Six Years of Blogging

I guess I should have caught this back on the 20th of last month, but I’ve been blogging here for six years. And living in San Francisco for a year now. I don’t think I could ever have imagined how much life could bring me just by me taking the time to write my thoughts here sometimes, and to listen to what people said in response. In all, it’s been 2031 posts, 4541 comments, and well over 12,000 links if you count my old Daily Links, and somewhere around 100,000 words, from what I’ve been told.

If you haven’t been reading for the whole six years (and, really, nobody but me has…) there’s a few posts you might want to check out that I think do a good job of showing what my blog is about.

There’s my post on leaving New York, which might be the only bit of writing I’ve ever done that I’m really proud of. It was preceded by a post about why I decided to move, which was motivated in no small part by joining Six Apart as well as my love for New York.

(Bonus one here: A post from two and a half years ago with the quote, “My list of companies to whom I’d trust my identity right now only includes Google and Six Apart.” Still half true!)

It’s not always that serious, of course, or at least it wasn’t always. One of my personal favorites (I’m biased, of course) is simply about taking a shower. It’s good if you pair it up with the one about razors and shaving. And I don’t even know how many times someone’s forwarded me my own rant about annoying forwards. Nothing’s better than a lazy listicle, so to meet those needs there’s how to watch a marathon, tips on celebrating Thanksgiving and a really lazy set of Christmas shopping tips.
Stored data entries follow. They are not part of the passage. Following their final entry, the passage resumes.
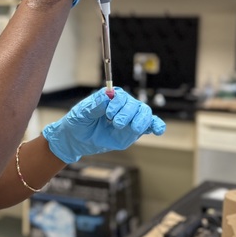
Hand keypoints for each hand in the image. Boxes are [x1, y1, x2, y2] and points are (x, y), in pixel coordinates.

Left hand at [42, 87, 165, 163]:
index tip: (108, 114)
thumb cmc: (79, 122)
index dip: (117, 104)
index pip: (121, 97)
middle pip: (135, 105)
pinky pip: (150, 126)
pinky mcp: (133, 131)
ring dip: (141, 121)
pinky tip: (158, 130)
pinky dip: (156, 126)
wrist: (77, 139)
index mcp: (111, 97)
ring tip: (133, 128)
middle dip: (128, 114)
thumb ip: (94, 106)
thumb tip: (107, 97)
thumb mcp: (81, 113)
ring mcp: (130, 118)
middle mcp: (123, 106)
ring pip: (144, 114)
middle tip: (116, 124)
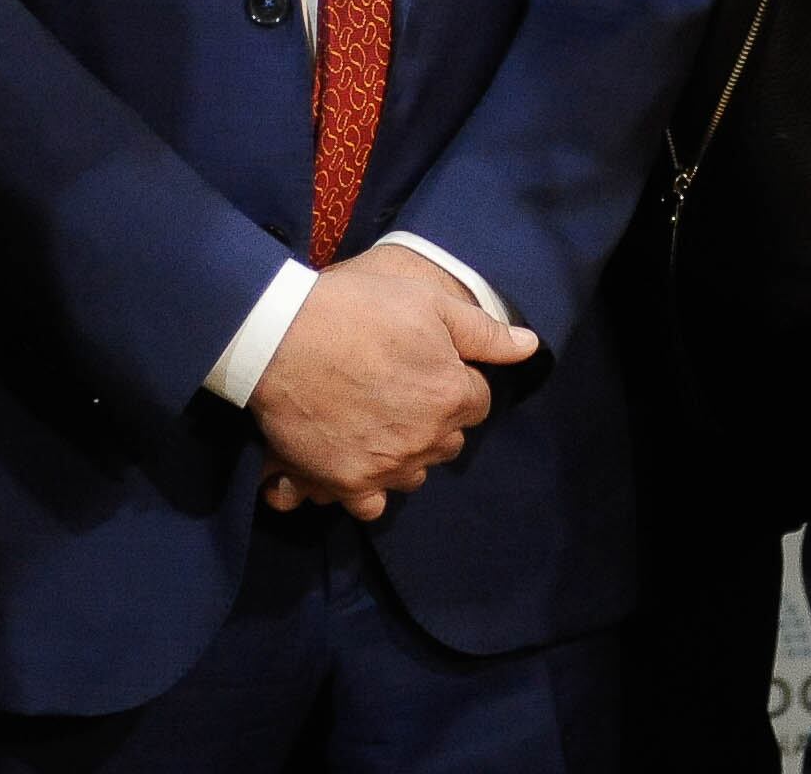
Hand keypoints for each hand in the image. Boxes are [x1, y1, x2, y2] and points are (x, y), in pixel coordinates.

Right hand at [247, 246, 540, 519]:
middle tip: (398, 391)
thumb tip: (530, 347)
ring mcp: (385, 466)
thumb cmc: (357, 309)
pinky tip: (354, 461)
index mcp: (451, 396)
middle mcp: (426, 439)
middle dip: (433, 420)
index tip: (427, 367)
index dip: (455, 382)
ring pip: (413, 475)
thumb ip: (484, 333)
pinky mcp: (345, 483)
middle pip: (448, 442)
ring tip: (375, 425)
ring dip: (403, 455)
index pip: (477, 404)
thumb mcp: (428, 304)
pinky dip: (366, 490)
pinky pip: (371, 505)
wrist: (280, 334)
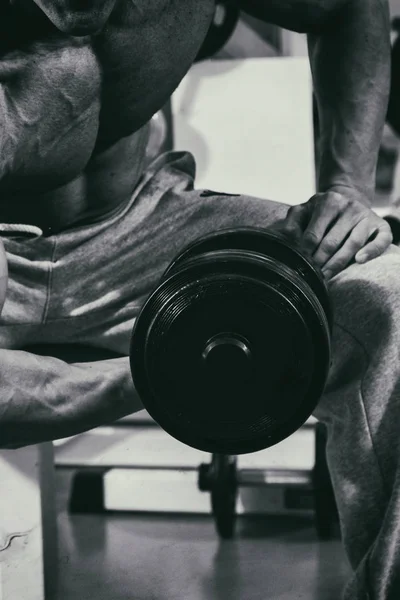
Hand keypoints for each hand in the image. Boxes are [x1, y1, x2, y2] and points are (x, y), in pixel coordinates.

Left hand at [275, 188, 392, 279]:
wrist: (348, 202)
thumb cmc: (320, 214)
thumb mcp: (304, 212)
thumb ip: (292, 223)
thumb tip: (287, 239)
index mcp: (328, 202)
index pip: (313, 233)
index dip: (305, 253)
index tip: (299, 266)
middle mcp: (349, 206)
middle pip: (332, 241)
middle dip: (319, 261)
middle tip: (311, 276)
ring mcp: (366, 215)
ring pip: (353, 243)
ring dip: (338, 263)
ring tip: (326, 277)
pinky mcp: (381, 225)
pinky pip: (381, 240)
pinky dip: (371, 251)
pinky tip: (359, 261)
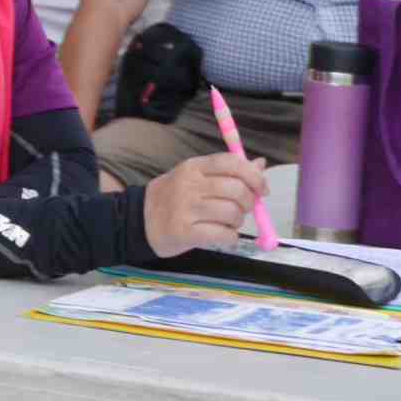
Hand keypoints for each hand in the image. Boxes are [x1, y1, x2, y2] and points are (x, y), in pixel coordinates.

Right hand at [142, 153, 268, 257]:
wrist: (139, 221)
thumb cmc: (172, 198)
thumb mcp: (194, 177)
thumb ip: (226, 171)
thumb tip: (260, 164)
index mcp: (193, 167)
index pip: (231, 163)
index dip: (254, 176)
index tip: (262, 189)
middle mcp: (189, 185)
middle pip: (237, 190)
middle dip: (248, 203)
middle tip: (241, 209)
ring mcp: (186, 209)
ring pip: (233, 214)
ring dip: (237, 222)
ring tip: (225, 222)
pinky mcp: (185, 232)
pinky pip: (225, 235)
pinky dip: (229, 237)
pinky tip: (220, 235)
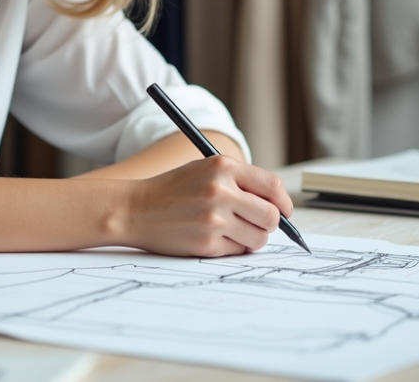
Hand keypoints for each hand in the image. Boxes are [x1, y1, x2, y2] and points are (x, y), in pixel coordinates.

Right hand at [122, 156, 293, 256]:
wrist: (134, 209)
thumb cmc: (172, 190)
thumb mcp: (204, 170)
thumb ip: (239, 181)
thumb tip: (278, 206)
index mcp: (223, 167)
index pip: (273, 186)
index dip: (284, 202)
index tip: (284, 211)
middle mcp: (221, 191)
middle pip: (272, 216)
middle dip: (270, 224)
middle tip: (257, 224)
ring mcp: (213, 218)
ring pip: (259, 238)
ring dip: (251, 238)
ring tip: (232, 231)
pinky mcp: (206, 243)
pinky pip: (237, 250)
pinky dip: (232, 247)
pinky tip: (212, 237)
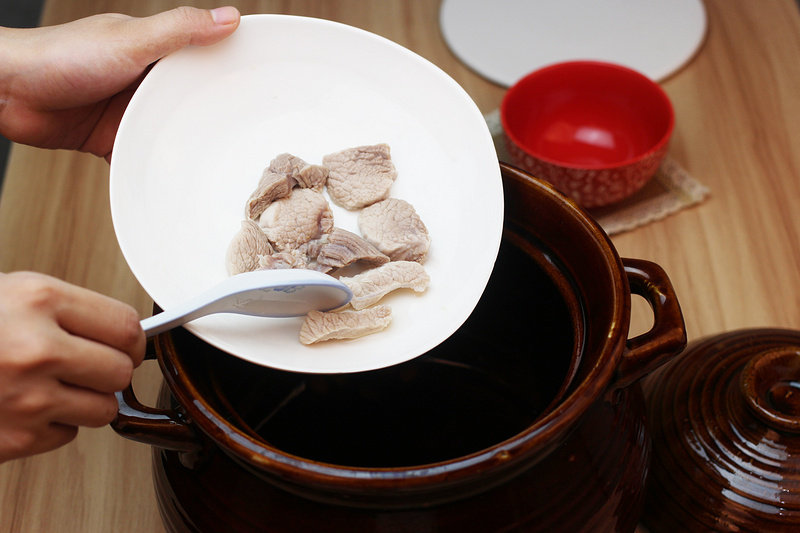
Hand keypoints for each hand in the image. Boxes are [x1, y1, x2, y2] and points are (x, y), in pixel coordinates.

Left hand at [0, 6, 239, 160]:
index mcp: (155, 51)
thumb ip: (180, 30)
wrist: (5, 92)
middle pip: (191, 99)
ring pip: (170, 130)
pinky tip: (178, 178)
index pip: (203, 55)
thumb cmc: (59, 56)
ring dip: (188, 144)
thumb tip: (230, 16)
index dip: (232, 66)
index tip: (266, 82)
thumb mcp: (130, 40)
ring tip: (222, 161)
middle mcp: (145, 81)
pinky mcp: (112, 139)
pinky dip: (157, 166)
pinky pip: (143, 155)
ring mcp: (129, 112)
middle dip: (216, 113)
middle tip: (252, 132)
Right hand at [0, 272, 145, 461]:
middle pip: (121, 371)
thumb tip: (126, 332)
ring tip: (51, 383)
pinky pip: (66, 434)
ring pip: (103, 409)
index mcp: (39, 300)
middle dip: (109, 369)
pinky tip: (23, 404)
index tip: (129, 342)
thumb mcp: (15, 293)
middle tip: (88, 364)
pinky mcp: (14, 438)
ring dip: (85, 399)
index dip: (132, 337)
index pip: (127, 326)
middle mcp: (35, 349)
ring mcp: (25, 398)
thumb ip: (71, 311)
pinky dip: (52, 423)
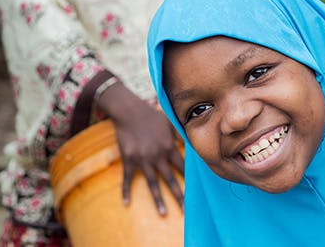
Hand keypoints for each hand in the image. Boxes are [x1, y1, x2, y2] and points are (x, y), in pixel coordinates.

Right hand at [96, 82, 184, 215]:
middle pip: (170, 180)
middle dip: (179, 196)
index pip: (183, 167)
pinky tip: (126, 203)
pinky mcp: (128, 160)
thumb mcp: (170, 122)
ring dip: (158, 200)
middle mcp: (158, 156)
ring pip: (152, 184)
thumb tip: (194, 138)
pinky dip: (125, 191)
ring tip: (164, 214)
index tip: (198, 191)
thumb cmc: (151, 114)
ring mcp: (143, 159)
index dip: (191, 179)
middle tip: (187, 210)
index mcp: (169, 147)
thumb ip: (181, 133)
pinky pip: (127, 179)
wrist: (129, 111)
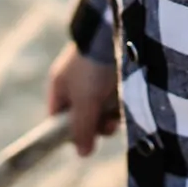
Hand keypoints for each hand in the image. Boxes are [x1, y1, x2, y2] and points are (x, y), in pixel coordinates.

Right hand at [45, 41, 119, 156]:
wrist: (117, 32)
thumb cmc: (94, 68)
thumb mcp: (84, 102)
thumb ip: (81, 129)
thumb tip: (81, 153)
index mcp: (61, 85)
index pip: (59, 119)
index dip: (71, 132)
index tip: (86, 140)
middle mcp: (78, 82)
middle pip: (85, 117)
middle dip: (98, 123)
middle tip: (108, 123)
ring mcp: (98, 77)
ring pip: (104, 109)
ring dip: (113, 113)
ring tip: (120, 107)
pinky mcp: (118, 74)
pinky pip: (119, 97)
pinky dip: (123, 101)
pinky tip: (128, 97)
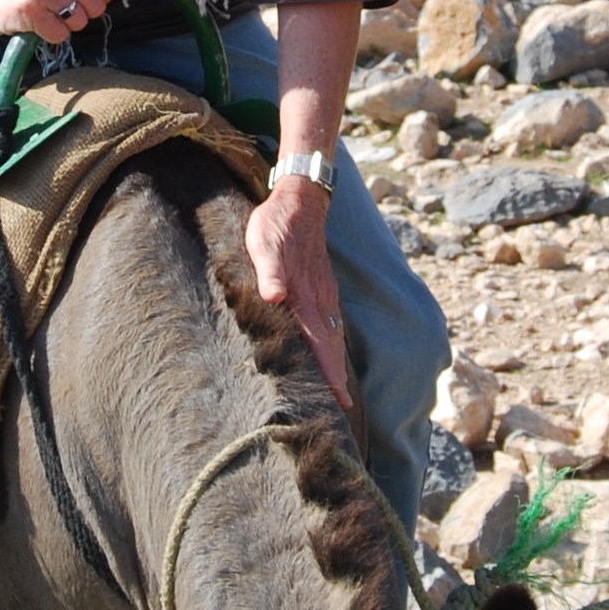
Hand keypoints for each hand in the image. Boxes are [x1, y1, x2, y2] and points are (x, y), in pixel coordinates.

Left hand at [248, 174, 354, 407]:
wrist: (300, 201)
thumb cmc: (275, 225)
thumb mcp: (263, 245)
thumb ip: (269, 272)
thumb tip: (272, 297)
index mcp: (306, 296)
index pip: (320, 343)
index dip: (329, 373)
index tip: (339, 399)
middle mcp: (321, 300)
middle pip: (332, 346)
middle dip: (338, 377)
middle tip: (345, 409)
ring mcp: (325, 294)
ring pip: (334, 336)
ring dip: (337, 364)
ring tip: (342, 391)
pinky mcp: (323, 288)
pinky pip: (332, 324)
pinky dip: (335, 345)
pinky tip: (333, 354)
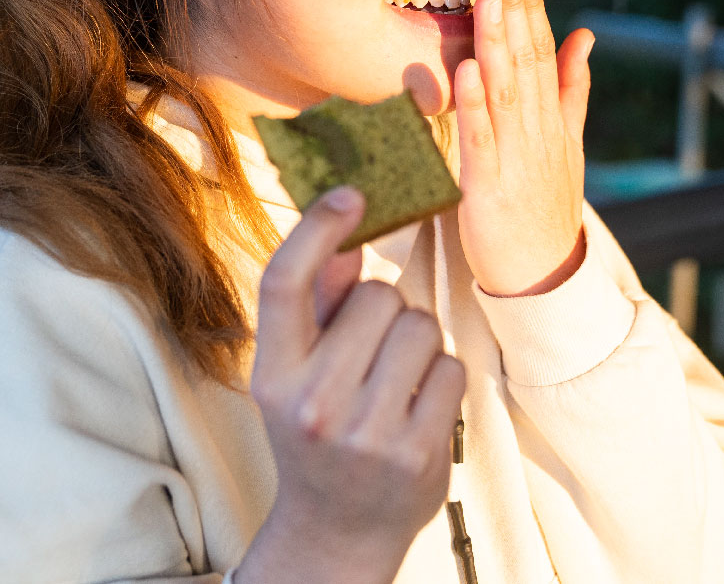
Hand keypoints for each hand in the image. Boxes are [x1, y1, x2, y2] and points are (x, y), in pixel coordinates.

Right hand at [237, 187, 464, 583]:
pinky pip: (450, 368)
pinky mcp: (417, 452)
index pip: (285, 283)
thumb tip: (344, 228)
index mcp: (273, 375)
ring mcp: (367, 433)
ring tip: (395, 380)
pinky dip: (441, 378)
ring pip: (421, 326)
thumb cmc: (317, 433)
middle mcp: (314, 404)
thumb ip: (319, 302)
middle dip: (386, 310)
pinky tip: (417, 407)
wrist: (336, 530)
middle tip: (372, 351)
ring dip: (418, 342)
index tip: (351, 194)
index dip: (319, 229)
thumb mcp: (297, 373)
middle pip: (379, 296)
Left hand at [454, 0, 593, 296]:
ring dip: (497, 44)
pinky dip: (475, 105)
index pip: (544, 52)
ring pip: (506, 91)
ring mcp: (514, 158)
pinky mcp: (487, 187)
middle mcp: (537, 132)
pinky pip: (480, 140)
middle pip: (527, 62)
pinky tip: (466, 70)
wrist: (544, 277)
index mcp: (552, 119)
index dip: (533, 9)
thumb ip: (573, 88)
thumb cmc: (546, 207)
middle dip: (517, 12)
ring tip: (489, 0)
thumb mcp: (568, 142)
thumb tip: (583, 33)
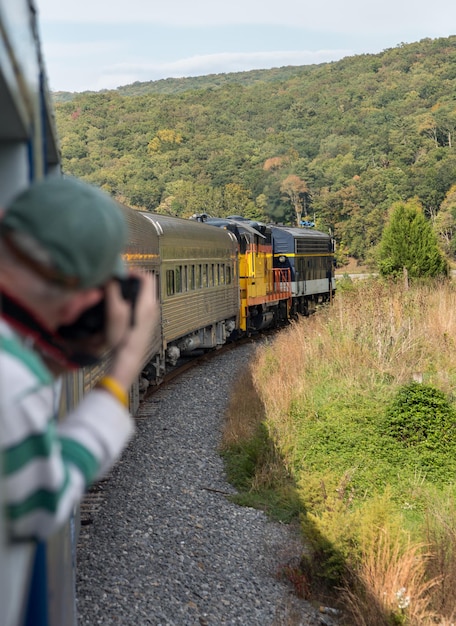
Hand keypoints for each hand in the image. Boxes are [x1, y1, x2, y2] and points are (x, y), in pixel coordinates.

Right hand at [106, 271, 158, 389]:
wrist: (128, 359)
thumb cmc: (122, 340)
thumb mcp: (114, 314)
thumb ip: (113, 293)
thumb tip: (111, 278)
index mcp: (148, 304)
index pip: (147, 276)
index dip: (134, 271)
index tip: (122, 272)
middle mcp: (153, 308)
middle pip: (147, 284)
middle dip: (132, 278)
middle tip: (118, 279)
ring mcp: (151, 315)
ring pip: (144, 293)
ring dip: (132, 288)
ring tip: (117, 289)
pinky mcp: (146, 321)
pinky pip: (142, 302)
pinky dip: (133, 297)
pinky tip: (121, 303)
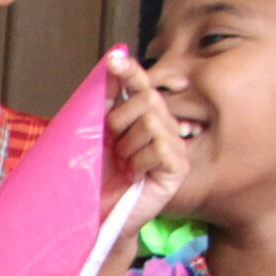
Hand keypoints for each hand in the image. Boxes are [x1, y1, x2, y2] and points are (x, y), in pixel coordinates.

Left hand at [102, 47, 189, 251]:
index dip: (131, 71)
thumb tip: (110, 66)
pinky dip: (139, 161)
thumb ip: (106, 103)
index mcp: (144, 118)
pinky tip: (135, 174)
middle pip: (146, 100)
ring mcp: (174, 147)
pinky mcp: (178, 167)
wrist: (98, 216)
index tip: (114, 59)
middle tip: (113, 145)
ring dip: (127, 146)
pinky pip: (159, 147)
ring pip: (150, 123)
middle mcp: (164, 128)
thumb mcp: (97, 135)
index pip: (142, 86)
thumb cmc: (97, 177)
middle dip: (120, 121)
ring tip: (124, 165)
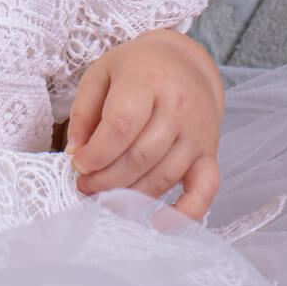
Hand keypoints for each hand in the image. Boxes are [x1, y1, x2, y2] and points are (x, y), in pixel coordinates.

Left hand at [65, 28, 223, 219]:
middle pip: (141, 155)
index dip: (98, 152)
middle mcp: (178, 109)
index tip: (78, 166)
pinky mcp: (211, 154)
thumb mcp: (101, 74)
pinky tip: (159, 223)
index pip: (122, 125)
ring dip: (132, 195)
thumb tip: (75, 151)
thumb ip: (84, 111)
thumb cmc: (137, 68)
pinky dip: (185, 213)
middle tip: (85, 187)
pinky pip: (205, 191)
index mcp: (146, 82)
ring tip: (105, 199)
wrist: (184, 63)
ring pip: (164, 175)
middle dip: (108, 178)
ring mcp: (198, 134)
Perhaps worth remembering is that diamonds are for never and a similar tirade about bottled water. Less weighty was the lament about barley’s undeservedly low profile. Truly marking my nadir was the debate on bendy straws, in which I argued both pro and con. Oh, and for your reference, a quick review of Michael Jackson’s children’s names.

I like some of the longer, more thinking pieces like Stories and Tools. It’s pretty dated now, but I guess I was agitating for what’s now called Ajax. Funny, because they ended up winning: I was praising Oddpost effusively, and the new Yahoo Mail I got to look at recently is Oddpost reborn. On a decidedly more serious topic, I also had a long piece on being an American that I wrote for my hometown newspaper a year after 9/11. People seemed to like the idea of privacy through identity control. And one of my all-time favorites, because of the great participation in the comments, was the post about geeky uses for Microsoft Excel.

Finally, the one piece I’d probably gotten the most responses to over the years appeared on my (now-dead) blog for longer pieces, called “magazine”. I archived it on TypePad, but you can still read Introducing the Microcontent Client. It’s been almost three years since then, and some parts of it are obvious now, but I’m still waiting to use that app.

So, thanks for indulging a bit of retrospective navel-gazing, and for reading over the past few years. I’m hoping to keep (or start!) writing some stuff that’s worth of revisiting at future milestones.